Według generała, dowódcy wojsk obrony powietrzno-kosmicznej armia potrzebuje nie tylko zwiadowczych dronów, ale również bezzałogowych samolotów bojowych i transportowych. W jego ocenie najwartościowszy sprzęt, który w krótkim czasie chciałaby otrzymać rosyjska armia, to konwertoplany – samoloty, których skrzydła i zespół napędowy mogą zmieniać pozycję odpowiednio do fazy lotu. Maszyny tego typu mogą zachowywać się w powietrzu i jak śmigłowiec, i jak samolot.

Wcześniej rosyjscy inżynierowie pochwalili się zaawansowanymi pracami nad stworzeniem floty sterowców. Szef koncernu „Rosareosistiemy” Giennadij Werba podkreśla, że pomysł wykorzystania sterowców nie jest utopią.

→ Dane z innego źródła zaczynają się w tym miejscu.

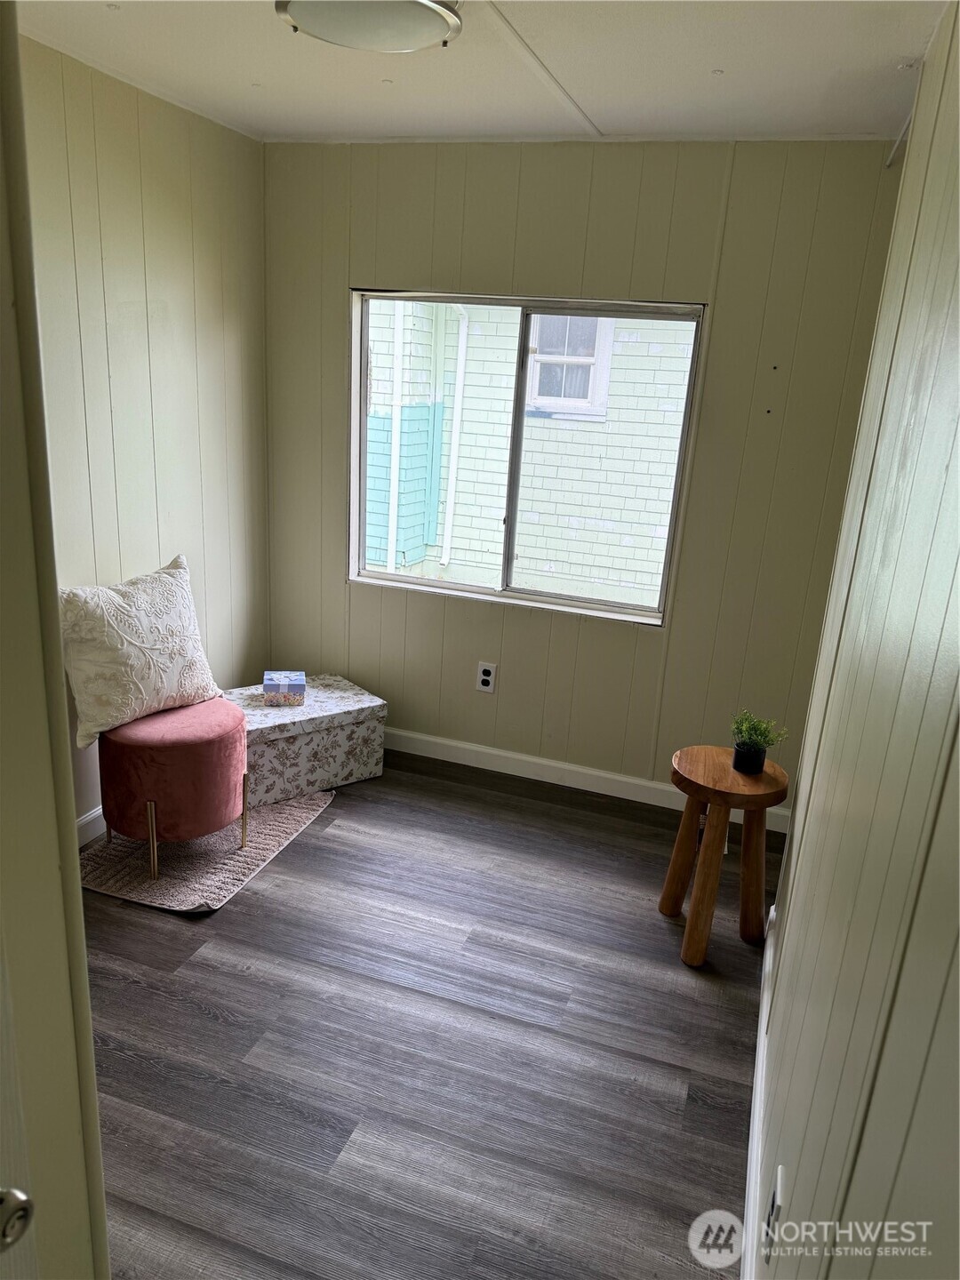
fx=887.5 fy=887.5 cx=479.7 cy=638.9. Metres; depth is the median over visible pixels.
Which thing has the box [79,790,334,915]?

– Uważamy, że tego typu aparaty latające mogą być podstawą nowego systemu transportowego i będą wykorzystywane w regionach, w których nie ma naziemnej infrastruktury, w tym dróg, portów i lotnisk – dodał ekspert.

W kręgach wojskowych w Rosji przeważa opinia, że statki bezzałogowe i sterowce, to przyszłość lotnictwa nie tylko w tym kraju, ale i na całym świecie.